The parable of the Dishonest Steward (Lk 16:1-8a) is known for being the most difficult parable in the gospels. How does one make sense of a master who commends dishonest behavior? Luke implies the master is a cipher for God who forgives dishonesty beyond all human expectation, and many critics interpret similarly. But this ignores the glaring problem: God is being depicted as commending dishonesty (v. 8a), not forgiving it.
In the original parable (minus Luke’s heavy-handed editorial in 16:8b-13), the master isn’t a cipher for God. He’s exactly as portrayed. The key to understanding his behavior is that, in the culture of honor and shame, the perception of a subordinate reflects directly on a superior. So when the steward is suddenly confronted by hostile charges — that he has been “squandering his master’s money” — it is the master who’s put on the spot. As David Landry and Ben May explain:
“It is not the steward who is on trial, but the master, and the court is the court of the opinion of the public and his peers. To save face and recover a measure of his honor, the master resolves immediately to dismiss the steward. Thereby he acquits himself of the charge of the inability to control his inferiors and recovers some of the loss of face.” (“Honor Restored”, p 4)
But is the steward actually guilty as charged? Landry and May think so: that he was irresponsible and misappropriated funds. But it could also be that he was taking too much “honest graft” for himself, so that peasants suffered and retaliated by spreading false rumors about him. That’s what William Herzog thinks.
If the latter — and I prefer this, since it gives the story a more suggestive thrust — then the slander needs to be seen in terms of what James Scott calls the “weapons of the weak”: everyday forms of peasant resistance like “foot dragging, dissimulation, false compliance, pilfering, feigned ignorance, slander, and sabotage” (Weapons of the Weak, p 29; followed by Herzog in Parables as Subversive Speech, p 252). In agrarian societies such covert tactics are used by the powerless in the face of forced labor, high taxes, rents, loans, and interest. Weapons of the weak can be very effective, especially for not subjecting people to the dangers of open revolt. In this parable, the off-stage peasants use malicious slander or gossip to put the steward on the defensive, throw him off balance, and cause his master to banish him.

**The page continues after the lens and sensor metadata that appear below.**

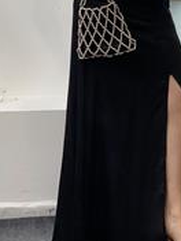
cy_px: 8
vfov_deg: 15.9
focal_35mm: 122
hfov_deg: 12.1
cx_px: 122
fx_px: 851
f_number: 2
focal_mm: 6
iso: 80
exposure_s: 1/100
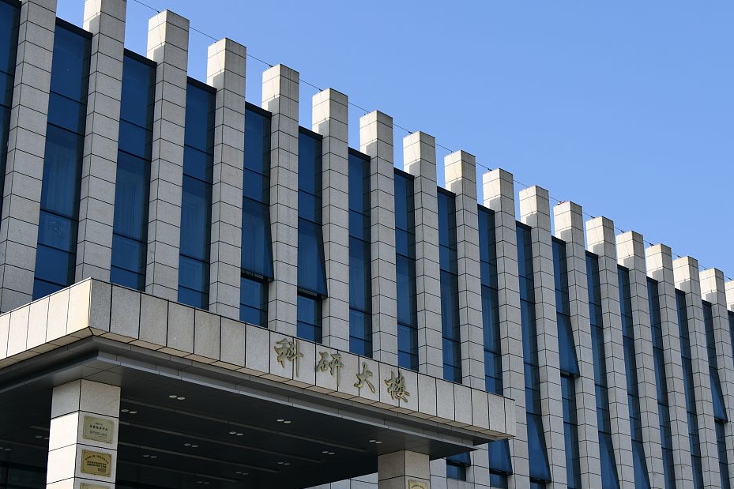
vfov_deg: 21.9
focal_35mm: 62
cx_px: 465
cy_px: 277
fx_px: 1264
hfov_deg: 32.2
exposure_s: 1/1000
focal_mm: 48
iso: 250
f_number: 6.3
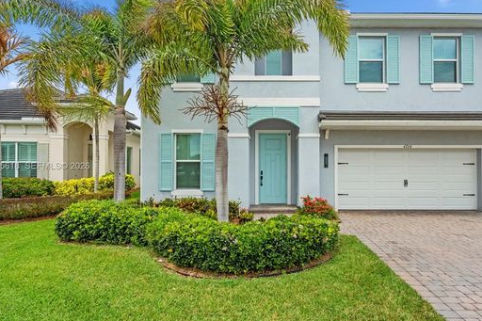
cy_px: 167
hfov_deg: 83.5
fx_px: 268
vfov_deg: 61.9
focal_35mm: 20
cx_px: 274
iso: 400
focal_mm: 16
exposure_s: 1/125
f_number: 10
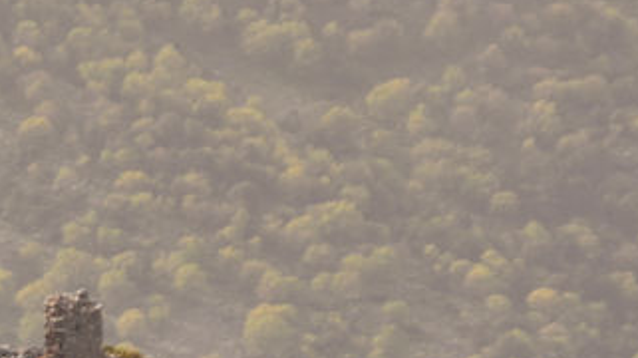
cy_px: 431
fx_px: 19863
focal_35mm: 1175
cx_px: -306
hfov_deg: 1.8
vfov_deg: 1.0
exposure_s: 1/800
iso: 200
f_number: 6.3
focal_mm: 200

But after being banished the steward turns to his own counter-tactics. Knowing he is under attack, he reduces the debtors’ contracts, not removing his own “honest graft” (that was always taken off the record anyway), but cutting directly into the master’s profit. What does he hope to gain by this? Revenge? Not at all. The question is not what he hopes to gain by cheating the master, but what he hopes to gain by being generous to the peasants. Landry/May again:
“When the steward decides to forgive a portion of the amount owed by his master’s debtors, he is not trying to ‘get even’ or to defraud his master to win favor for himself; he is trying desperately to get out of trouble any way that he can. While this seems at odds with appearances, and certainly with the standard scholarly interpretations of the parable, it squares with what we know about human behavior. The first impulse for many people when they discover that they are in deep trouble is to try to make up for the misdeed and thereby get themselves out of trouble.” (p 9)
The steward saves his hide by making the debtors a fortune. Yes, the master has lost profit as a result. But if he insists on banishing the steward, it will blacken his reputation among the people who now favor the steward (and thus him) for lowering the bills. It’s definitely in the master’s best interest to keep the steward, since because of him he will now be hailed as a charitable benefactor. Honor is the greatest form of wealth in this culture.

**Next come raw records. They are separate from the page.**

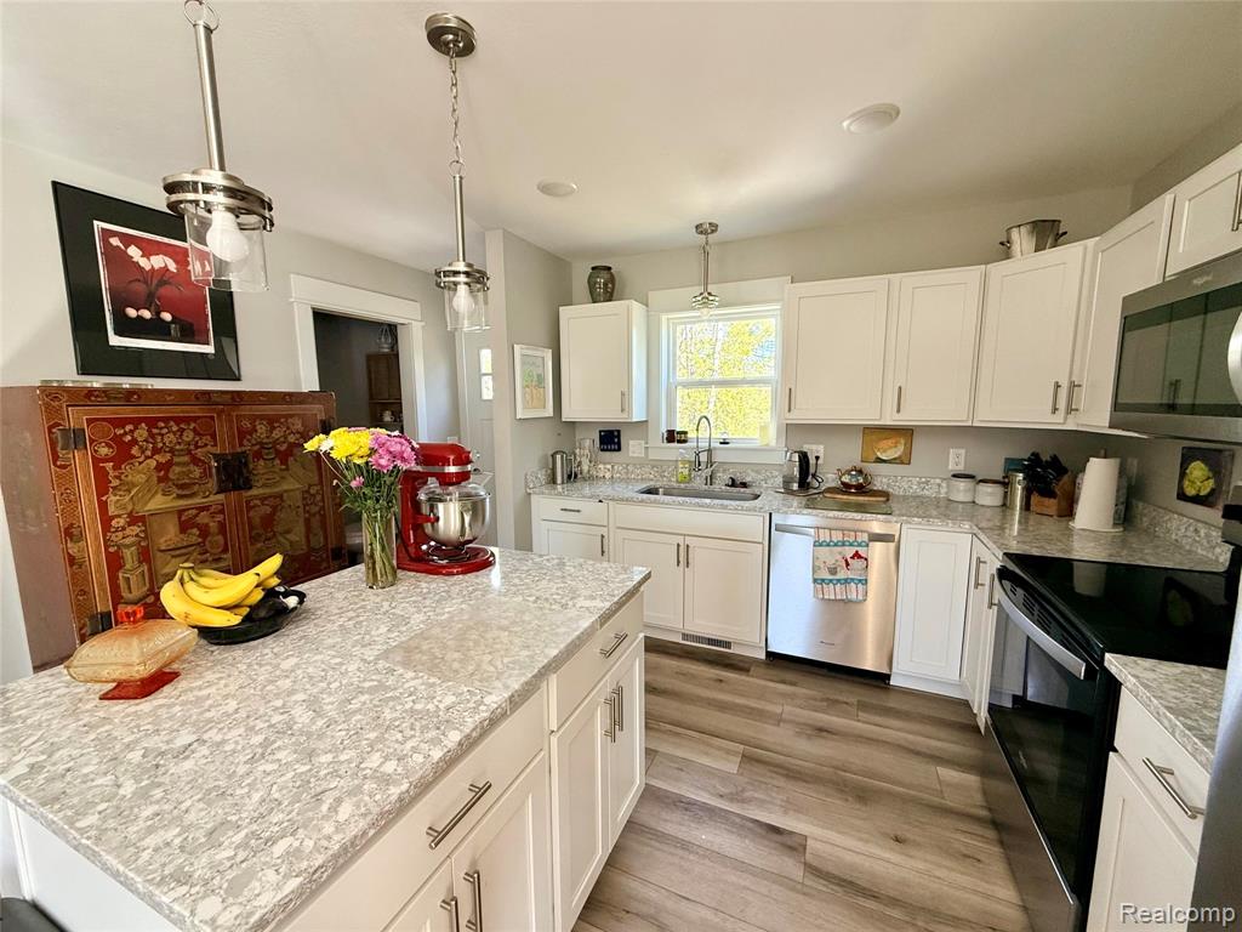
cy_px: 466
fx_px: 502
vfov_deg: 85.7
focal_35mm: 14
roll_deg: -0.4
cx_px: 621
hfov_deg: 102.1
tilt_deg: -6.9
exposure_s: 1/99
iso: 160
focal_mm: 2.22
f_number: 2.2
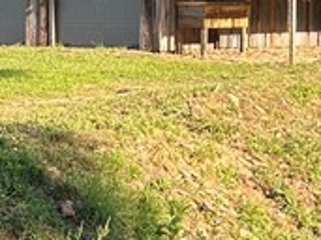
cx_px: 77
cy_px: 133
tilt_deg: -5.2
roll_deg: +0.5
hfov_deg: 12.6
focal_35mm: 156
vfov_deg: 9.5
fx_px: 1446
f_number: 1.5
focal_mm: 5.7
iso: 50
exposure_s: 1/763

So the steward really hasn’t cheated his master. He has simply put new cards in the master’s hand. The master commends him for acting shrewdly (phronimos; not “dishonestly”), not only because his hands are tied, but because he truly appreciates the steward’s tactical strategy. The master has taken a short-term loss but will realize a long-term gain, on account of his new reputation as a benefactor. In the meanwhile, says Herzog,
“Out of this battle comes a temporary respite for the peasants, a glimpse of time when debts would be lowered, and a place where rejoicing could be heard. This may not be a parable about the reign of God, but it suggests how weapons of the weak can produce results in a world dominated by the strong.” (p 258)
Herzog, William: Parables as Subversive Speech, Westminster/John Knox, 1994.
Landry, David & May, Ben: “Honor Restored: New Light on the Parable of the Prudent Steward”.
Scott, James: Weapons of the Weak: Everyday Forms of Peasant Resistance, Yale University, 1985.